#### [ABOUT THIS TASK]
Transcribe every record below word for word.

#### [SOURCE INFORMATION]
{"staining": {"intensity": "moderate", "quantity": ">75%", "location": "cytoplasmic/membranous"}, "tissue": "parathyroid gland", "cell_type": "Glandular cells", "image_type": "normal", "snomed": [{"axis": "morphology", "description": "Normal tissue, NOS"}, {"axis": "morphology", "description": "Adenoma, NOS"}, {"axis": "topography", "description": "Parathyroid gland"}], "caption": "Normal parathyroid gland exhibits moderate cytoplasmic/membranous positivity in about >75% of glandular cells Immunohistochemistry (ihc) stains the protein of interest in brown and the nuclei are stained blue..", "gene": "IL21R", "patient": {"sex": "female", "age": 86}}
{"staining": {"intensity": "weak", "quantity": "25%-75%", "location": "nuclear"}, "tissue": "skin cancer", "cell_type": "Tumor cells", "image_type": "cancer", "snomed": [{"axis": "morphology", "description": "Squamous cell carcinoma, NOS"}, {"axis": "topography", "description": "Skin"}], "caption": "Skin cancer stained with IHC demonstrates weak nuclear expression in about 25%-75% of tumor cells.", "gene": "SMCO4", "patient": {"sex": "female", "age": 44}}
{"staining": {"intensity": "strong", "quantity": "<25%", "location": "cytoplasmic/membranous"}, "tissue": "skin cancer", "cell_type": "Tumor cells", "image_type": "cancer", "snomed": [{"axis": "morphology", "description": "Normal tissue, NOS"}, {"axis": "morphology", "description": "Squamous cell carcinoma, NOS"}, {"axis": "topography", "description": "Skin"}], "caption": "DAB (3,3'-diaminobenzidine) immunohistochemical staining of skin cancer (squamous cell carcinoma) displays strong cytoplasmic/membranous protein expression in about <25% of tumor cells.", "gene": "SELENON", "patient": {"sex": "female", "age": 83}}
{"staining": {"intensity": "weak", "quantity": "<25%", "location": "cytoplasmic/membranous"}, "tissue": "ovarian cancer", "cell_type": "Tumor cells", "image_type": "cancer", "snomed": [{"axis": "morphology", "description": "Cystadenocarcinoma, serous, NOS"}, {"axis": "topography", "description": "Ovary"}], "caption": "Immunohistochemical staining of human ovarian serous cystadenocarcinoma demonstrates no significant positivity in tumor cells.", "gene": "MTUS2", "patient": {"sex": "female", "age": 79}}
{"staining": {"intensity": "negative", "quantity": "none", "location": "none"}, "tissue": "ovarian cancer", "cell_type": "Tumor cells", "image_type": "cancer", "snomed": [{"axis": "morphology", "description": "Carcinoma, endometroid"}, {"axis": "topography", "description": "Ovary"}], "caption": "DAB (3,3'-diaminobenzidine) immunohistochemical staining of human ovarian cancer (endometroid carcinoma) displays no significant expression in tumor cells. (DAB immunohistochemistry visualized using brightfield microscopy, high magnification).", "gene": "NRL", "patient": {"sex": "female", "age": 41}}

#### [WRITTEN RESPONSE]
{"staining": {"intensity": "moderate", "quantity": ">75%", "location": "cytoplasmic/membranous"}, "tissue": "parathyroid gland", "cell_type": "Glandular cells", "image_type": "normal", "snomed": [{"axis": "morphology", "description": "Normal tissue, NOS"}, {"axis": "morphology", "description": "Adenoma, NOS"}, {"axis": "topography", "description": "Parathyroid gland"}], "caption": "Normal parathyroid gland exhibits moderate cytoplasmic/membranous positivity in about >75% of glandular cells Immunohistochemistry (ihc) stains the protein of interest in brown and the nuclei are stained blue..", "gene": "IL21R", "patient": {"sex": "female", "age": 86}}
{"staining": {"intensity": "weak", "quantity": "25%-75%", "location": "nuclear"}, "tissue": "skin cancer", "cell_type": "Tumor cells", "image_type": "cancer", "snomed": [{"axis": "morphology", "description": "Squamous cell carcinoma, NOS"}, {"axis": "topography", "description": "Skin"}], "caption": "Skin cancer stained with IHC demonstrates weak nuclear expression in about 25%-75% of tumor cells.", "gene": "SMCO4", "patient": {"sex": "female", "age": 44}}
{"staining": {"intensity": "strong", "quantity": "<25%", "location": "cytoplasmic/membranous"}, "tissue": "skin cancer", "cell_type": "Tumor cells", "image_type": "cancer", "snomed": [{"axis": "morphology", "description": "Normal tissue, NOS"}, {"axis": "morphology", "description": "Squamous cell carcinoma, NOS"}, {"axis": "topography", "description": "Skin"}], "caption": "DAB (3,3'-diaminobenzidine) immunohistochemical staining of skin cancer (squamous cell carcinoma) displays strong cytoplasmic/membranous protein expression in about <25% of tumor cells.", "gene": "SELENON", "patient": {"sex": "female", "age": 83}}
{"staining": {"intensity": "weak", "quantity": "<25%", "location": "cytoplasmic/membranous"}, "tissue": "ovarian cancer", "cell_type": "Tumor cells", "image_type": "cancer", "snomed": [{"axis": "morphology", "description": "Cystadenocarcinoma, serous, NOS"}, {"axis": "topography", "description": "Ovary"}], "caption": "Immunohistochemical staining of human ovarian serous cystadenocarcinoma demonstrates no significant positivity in tumor cells.", "gene": "MTUS2", "patient": {"sex": "female", "age": 79}}
{"staining": {"intensity": "negative", "quantity": "none", "location": "none"}, "tissue": "ovarian cancer", "cell_type": "Tumor cells", "image_type": "cancer", "snomed": [{"axis": "morphology", "description": "Carcinoma, endometroid"}, {"axis": "topography", "description": "Ovary"}], "caption": "DAB (3,3'-diaminobenzidine) immunohistochemical staining of human ovarian cancer (endometroid carcinoma) displays no significant expression in tumor cells. (DAB immunohistochemistry visualized using brightfield microscopy, high magnification).", "gene": "NRL", "patient": {"sex": "female", "age": 41}}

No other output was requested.